_Задание A_:
Кого, согласно отрывку об исключении из Союза писателей, исключили заочно после их отъезда из Москвы?

_Выбранный отрывок_:

В этом сюжете не все ясно. Сам же Ерофеев рассказывал о солидном размере и немалом весе каждого макета — в одиночку не унести. А ведь предстояло два экземпляра незаметно
передать иностранцам. Не из простых задача, непросто и найти таких «знакомых», чтобы они «с огромным риском для себя взялись вывезти альманах за границу».Следовательно, «метропольские» организаторы предвидели реакцию ССП. И участие КГБ тоже. Были настолько «предусмотрительны», что подготовили отправку альманаха не после «скандала», а до
.Пару макетов спрятали, выбрали подходящих «знакомых», сумели, не привлекая внимания КГБ, встретиться с ними, договориться и передать то, что предстояло вывезти из СССР. Тут самое интересное — подробности. Ерофеев тогда воздержался от них.
Судя по цитируемой статье, «метропольцы» полагали, что до исключения из ССП дело не дойдет. Но указано: когда Ерофеев и Попов уехали из Москвы, их все же исключили — заочно.
Обошлось без вызовов на какие-либо заседания. Принято было постановление: «Учитывая, что произведения литераторов Е. Попова и В. Ерофеева получили единодушно отрицательную оценку на активе Московской писательской организации, секретариат правления СП РСФСР отзывает свое решение о приеме Е. Попова и В. Ерофеева в члены Союза писателей СССР…»
Уловка неуклюжая. По словам Ерофеева, «начальство стало разрабатывать версию, будто мы никогда и не были приняты в Союз, стараясь все запутать. Мы с Поповым явились к Кузнецову узнать, за что нас исключили. „Вас никто не исключал, мы просто отозвали свое решение“. — „Но в уставе нет такого положения!“ Тогда он достал устав и прочитал нам, что советский писатель должен участвовать в коммунистическом строительстве. Мы что-то возразили. Кузнецов воскликнул: „Вы еще о правах человека заговорите!“».
Да, о «правах человека» рассуждать было б небезопасно. Это тема пресловутых «голосов». Кузнецов иронизировал, но в подтексте — угроза. Акция «метропольцев» уже признана тогда «идеологической диверсией». Последствия в таком случае подразумевались.

_Задание B_:
Перепишите в перечне всё от строки с «collector number: 720» до самого конца перечня, заменив «collection date» на «date collected». Остальное оставьте без изменений.

_Перечень для работы_:

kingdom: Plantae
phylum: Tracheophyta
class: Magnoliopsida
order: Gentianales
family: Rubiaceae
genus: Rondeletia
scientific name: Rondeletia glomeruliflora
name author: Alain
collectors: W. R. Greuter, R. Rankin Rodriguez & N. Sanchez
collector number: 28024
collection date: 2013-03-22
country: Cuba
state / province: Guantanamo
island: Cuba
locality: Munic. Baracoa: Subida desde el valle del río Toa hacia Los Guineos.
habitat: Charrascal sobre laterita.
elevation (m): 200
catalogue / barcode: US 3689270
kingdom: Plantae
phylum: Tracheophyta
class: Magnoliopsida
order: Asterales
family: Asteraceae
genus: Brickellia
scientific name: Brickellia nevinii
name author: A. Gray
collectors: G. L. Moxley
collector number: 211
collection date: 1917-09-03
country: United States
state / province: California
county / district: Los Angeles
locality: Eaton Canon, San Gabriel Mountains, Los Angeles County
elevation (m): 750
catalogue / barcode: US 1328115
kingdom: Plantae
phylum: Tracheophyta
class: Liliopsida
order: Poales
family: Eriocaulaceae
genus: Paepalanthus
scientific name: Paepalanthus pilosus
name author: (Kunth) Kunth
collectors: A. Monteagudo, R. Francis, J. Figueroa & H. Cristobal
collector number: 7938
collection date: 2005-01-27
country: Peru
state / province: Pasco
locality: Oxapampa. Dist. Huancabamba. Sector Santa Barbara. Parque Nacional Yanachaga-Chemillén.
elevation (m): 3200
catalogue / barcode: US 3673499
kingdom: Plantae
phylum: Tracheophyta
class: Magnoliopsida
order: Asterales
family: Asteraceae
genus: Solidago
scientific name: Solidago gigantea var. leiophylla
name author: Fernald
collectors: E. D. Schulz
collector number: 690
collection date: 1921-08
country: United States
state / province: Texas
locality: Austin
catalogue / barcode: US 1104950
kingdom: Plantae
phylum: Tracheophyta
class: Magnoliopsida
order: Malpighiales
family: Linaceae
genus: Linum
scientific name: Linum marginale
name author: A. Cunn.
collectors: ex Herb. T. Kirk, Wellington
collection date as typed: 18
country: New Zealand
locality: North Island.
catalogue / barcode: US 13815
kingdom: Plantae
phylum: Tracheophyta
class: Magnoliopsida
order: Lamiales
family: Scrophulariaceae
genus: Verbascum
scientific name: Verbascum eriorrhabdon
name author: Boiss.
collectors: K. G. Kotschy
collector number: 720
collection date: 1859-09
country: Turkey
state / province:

_Полный ответ A_:
Ерофеева и Попова.

_Полный ответ B_:
collector number: 720
date collected: 1859-09
country: Turkey
state / province:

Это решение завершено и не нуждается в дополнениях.